There’s something enthralling about listening to someone weave stories in such a way that it captures the audience’s imagination. We had an opportunity to hear a professional storyteller at the library today.

Storyteller Daryll Bellingham, October 2010
Bellingham blew into his train whistle and shook his maraca as sound effects for the little blue train.

Daryll Bellingham is one of Queensland’s best professional storytellers. He tells a mixture of folk tales, adventures, fantasy and improvised stories with help from the audience.

The library had advertised his performance for months beforehand, and it was shame that only nine children were booked in at the Beenleigh library’s performance today. I hope his other performances throughout the Logan Library network were better attended.

I was certainly impressed with Bellingham’s animated performance!
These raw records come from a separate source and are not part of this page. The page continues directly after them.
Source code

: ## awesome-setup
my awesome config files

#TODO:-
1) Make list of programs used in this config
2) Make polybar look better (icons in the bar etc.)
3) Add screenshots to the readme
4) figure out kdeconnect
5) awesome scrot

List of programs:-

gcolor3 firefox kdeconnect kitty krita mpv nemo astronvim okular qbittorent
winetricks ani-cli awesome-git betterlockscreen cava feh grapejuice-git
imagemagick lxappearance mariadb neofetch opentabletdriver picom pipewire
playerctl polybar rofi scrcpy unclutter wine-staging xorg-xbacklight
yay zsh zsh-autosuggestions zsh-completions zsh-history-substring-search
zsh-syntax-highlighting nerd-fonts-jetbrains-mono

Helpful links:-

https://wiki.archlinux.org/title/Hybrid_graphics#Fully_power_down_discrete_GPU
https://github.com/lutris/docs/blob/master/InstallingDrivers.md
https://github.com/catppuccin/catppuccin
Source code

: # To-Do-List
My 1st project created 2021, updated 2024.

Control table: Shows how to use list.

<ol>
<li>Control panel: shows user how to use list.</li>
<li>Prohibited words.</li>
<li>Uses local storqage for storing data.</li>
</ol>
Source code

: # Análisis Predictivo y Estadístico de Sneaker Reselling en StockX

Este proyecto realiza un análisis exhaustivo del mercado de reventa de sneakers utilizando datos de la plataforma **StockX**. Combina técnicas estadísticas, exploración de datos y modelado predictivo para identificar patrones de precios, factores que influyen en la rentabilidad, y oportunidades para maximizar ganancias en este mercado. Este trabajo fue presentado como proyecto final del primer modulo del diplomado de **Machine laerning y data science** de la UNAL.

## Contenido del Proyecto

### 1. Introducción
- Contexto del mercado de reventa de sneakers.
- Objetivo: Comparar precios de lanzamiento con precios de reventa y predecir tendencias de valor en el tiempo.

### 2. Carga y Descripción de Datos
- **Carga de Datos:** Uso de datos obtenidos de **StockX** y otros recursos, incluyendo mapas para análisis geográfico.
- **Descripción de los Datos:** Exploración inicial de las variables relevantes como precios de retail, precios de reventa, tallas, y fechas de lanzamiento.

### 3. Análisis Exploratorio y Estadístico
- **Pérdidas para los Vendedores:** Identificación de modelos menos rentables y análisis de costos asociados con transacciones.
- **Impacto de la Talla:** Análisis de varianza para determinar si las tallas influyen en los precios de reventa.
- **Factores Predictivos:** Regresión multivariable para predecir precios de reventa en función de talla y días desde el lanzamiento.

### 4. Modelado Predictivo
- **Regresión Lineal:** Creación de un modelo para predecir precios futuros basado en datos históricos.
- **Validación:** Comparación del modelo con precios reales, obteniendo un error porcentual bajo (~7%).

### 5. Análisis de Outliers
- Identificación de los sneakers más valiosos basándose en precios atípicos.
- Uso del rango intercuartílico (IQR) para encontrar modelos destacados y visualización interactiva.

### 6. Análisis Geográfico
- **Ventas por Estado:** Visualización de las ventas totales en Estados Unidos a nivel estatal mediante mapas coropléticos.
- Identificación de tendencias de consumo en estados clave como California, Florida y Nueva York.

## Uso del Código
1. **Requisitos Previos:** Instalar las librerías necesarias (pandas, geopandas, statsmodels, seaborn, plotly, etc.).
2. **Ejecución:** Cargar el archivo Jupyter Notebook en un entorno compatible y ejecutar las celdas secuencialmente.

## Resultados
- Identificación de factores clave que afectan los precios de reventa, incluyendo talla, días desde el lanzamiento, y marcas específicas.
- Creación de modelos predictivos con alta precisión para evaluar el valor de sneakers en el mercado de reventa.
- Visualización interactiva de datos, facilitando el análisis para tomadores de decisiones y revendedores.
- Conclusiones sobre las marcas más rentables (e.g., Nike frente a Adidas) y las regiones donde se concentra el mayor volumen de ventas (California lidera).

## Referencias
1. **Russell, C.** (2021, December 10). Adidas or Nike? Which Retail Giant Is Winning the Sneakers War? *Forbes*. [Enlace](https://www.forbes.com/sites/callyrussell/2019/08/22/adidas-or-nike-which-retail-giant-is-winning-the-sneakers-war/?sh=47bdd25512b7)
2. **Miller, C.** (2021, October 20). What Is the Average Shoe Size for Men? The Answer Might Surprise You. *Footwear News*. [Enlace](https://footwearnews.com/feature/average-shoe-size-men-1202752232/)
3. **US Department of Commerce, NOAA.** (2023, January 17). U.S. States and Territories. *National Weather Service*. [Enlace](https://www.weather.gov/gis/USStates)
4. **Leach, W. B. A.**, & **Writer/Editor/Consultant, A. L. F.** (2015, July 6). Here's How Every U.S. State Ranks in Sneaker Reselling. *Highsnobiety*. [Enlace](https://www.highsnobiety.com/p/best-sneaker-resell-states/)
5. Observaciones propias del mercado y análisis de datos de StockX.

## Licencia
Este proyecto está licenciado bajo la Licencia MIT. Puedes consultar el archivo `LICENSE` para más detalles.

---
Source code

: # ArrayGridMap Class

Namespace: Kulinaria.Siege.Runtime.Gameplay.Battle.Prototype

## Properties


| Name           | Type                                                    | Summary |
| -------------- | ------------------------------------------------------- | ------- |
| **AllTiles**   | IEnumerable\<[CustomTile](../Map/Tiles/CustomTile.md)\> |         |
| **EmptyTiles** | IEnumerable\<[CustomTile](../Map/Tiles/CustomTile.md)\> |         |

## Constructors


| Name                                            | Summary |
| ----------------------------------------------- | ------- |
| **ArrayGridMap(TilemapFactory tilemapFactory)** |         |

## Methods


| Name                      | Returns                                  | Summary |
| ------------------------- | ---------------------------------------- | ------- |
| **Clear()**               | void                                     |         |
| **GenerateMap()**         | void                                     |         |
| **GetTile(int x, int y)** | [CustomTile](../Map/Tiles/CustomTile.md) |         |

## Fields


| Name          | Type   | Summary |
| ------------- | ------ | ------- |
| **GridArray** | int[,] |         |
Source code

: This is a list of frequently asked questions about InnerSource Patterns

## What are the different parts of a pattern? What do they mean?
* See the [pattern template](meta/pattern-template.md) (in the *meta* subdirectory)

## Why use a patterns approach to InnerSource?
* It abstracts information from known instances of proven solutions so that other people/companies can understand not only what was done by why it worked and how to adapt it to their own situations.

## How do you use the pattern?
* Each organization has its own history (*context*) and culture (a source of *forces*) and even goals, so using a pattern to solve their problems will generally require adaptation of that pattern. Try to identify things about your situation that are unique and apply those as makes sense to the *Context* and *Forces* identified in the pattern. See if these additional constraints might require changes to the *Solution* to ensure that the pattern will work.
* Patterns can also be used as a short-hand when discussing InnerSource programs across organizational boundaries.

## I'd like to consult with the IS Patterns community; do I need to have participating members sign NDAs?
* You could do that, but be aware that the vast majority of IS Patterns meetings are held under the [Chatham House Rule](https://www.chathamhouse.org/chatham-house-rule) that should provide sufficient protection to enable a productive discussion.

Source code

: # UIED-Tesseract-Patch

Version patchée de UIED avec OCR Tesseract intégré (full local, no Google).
He used props freely to give sound effects, sometimes calling things by their wrong names to get a reaction from the kids.

At the library, October 2010
Our girls were enthralled, although they remained too shy to vocalise along with the other children.
Storyteller Daryll Bellingham, October 2010
Bellingham moved around freely — scooting from side-to-side and dancing along with his exaggerated actions.

It’s a gift to be able to keep young children entertained. Especially without reverting to cheap gimmicks, bribery or coercion. And Bellingham did this beautifully. He invited audience participation through repetition, questioning, calling for story suggestions, actions and thoughtful verbal interaction with the kids.

Storyteller Darryl Bellingham, October 2010
In one story about a pirate, Bellingham waved this flexible pipe over his head to recreate the moaning sound of the wind.
Storyteller Darryl Bellingham, October 2010
At the very end of the session, Bellingham brought out his "African baby" — a djembe drum.

Bellingham invited everyone up to have a turn beating on his drum. With my girls having been so silent, I really encouraged them to take a turn. And they loved it.

Brioni, 4yo, October 2010
"Do a loud beat."
Darryl Bellingham and Aisha, 5yo, October 2010
"Try with just one finger on each hand," he said. So she did.

Calista sat very quietly next to my side the whole time. Sometimes she was interested in the stories. Other times she pulled books off the bookcase behind her and looked at them.

I would gladly chase down another performance of Darryl Bellingham. He’s got a gift. My girls called him “The Playschool Man” — a reference to a popular local children’s television program — because he was so interactive in his performance, just like they are on Playschool!